I'll be honest, I am sometimes shocked by how resistant and closed minded some teachers can be towards change.

Maybe I'm being unfair. Maybe this isn't a teacher thing but a human being thing. I don't know.

Either way, I find it disturbing how rigidly opposed or hopelessly apathetic educators can be towards change.

And then I think of an even more disturbing thought. If this is how they treat positive deviants who are their colleagues, how do they treat the positive deviants that are in their classroom?

Sometimes I'm the distraction

Yesterday, I had my class in the computer lab where I read to them a short story. Afterwards, I asked them to write a blog post on our class ning. While they blogged, I walked around and read over their shoulders, sharing outloud for all to hear ideas that might inspire their blogging.

As I walked around the room, I saw one of my students deep in thought, pecking away at his keyboard. But then he stopped.

As I stopped walking and talking, he looked at me and said:

Could you stop talking? You are making me lose my focus.

I wasn't upset.

Or defensive.

Instead, I laughed outloud and smiled within.

I was proud.

I was proud that a student in my class felt comfortable enough to speak his mind. He wasn't rude about it. He waited for me to stop, made eye contact and asked me to stop.

He needed me to stop talking so that he could start thinking.

It was a good way to end the day.

Tuesday, May 11, 2010

Failure is an option


 
Failure is not only an option, it is inevitable.
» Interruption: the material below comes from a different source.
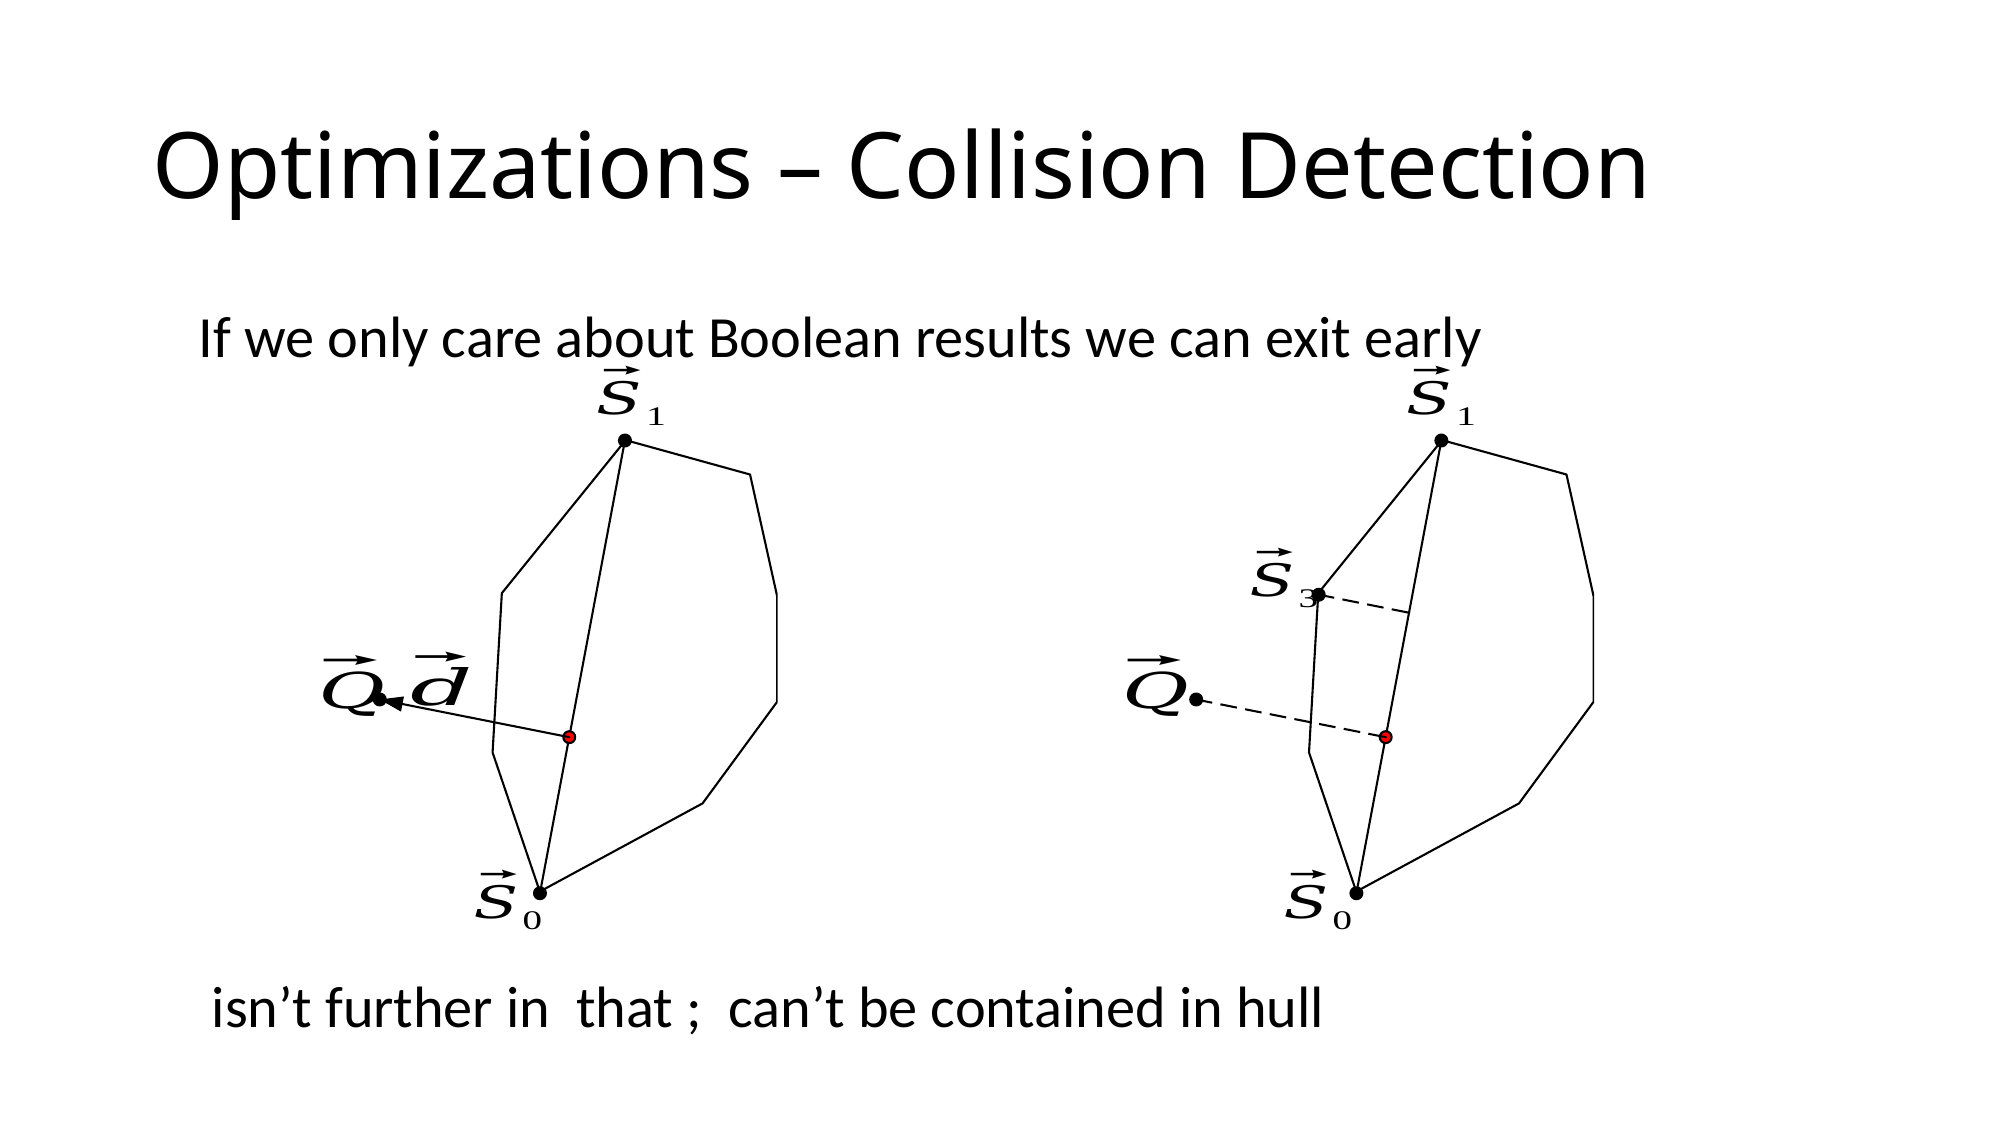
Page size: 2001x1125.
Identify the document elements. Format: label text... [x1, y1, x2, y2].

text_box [1121, 364, 1595, 935]
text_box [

And we are better for it.
 
When we sell life as an exercise in mistake avoidance or perfection, we we end up lying to children who grow up to become adults who live their lives in fear of being wrong.
 
But if we are never prepared to be wrong - to make a mistake - to fail - then we will never create anything new.
 
When we say that failure is not an option, many kids really hear us saying that failure is something that should never happen - but then it does, and they are left debilitated and helpless. So they quit.
 
No one is successful all the time. Successful people see mistakes and failure not as something that should have never happened but as information to be used in the pursuit of life long learning.

Monday, May 10, 2010

No plan might be a good plan

Is there a place for a good plan?

Sure, but let's not kid ourselves - planning is guessing.

At best, plans can be used to guide us as we maneuver our way through life. Problems arise when we re-label plans from guides to dictates. When the tail wages the dog, we lose our way.

We tell kids we can't discuss this because we are suppose to be learning about that.

Instead of asking kids what kind of project they want to do, we tell them what project they have to do.

Peter Bergman explains Why Not Having a Plan Can Be the Best Plan of All:


Mark Zuckerberg and his college roommates were computer science students without any real plan. They started Facebook because it was fun, used their talents, and was a novel way for Harvard students and alumni to stay in touch. Zuckerberg never anticipated it would host over 400 million members. And he had no clear idea where the money would come from. But he kept at it until, in 2007, Facebook let outside developers create applications for it, and game developers started buying ads on Facebook to keep attracting players. Hardly Zuckerberg's strategy in 2004.



And when Larry Page and Sergey Brin, founders of Google, started writing code in 1996 they had no clear plan or idea how they would make money either. But that didn't stop them from starting. It wasn't until 2002 and 2003 that AdWords and AdSense became the company's money-making platform.
Lesson planning has taken on a life of itself - often these content-bloated, overly prescriptive lesson plans are by-products of a curriculum that demands kids know an infinite amount of material in time for yesterday.

Just as Mark Twain coined the phrase "I never let schooling get in the way of my education", it is just as true that good teachers don't let lesson planning or curriculum get in the way of learning.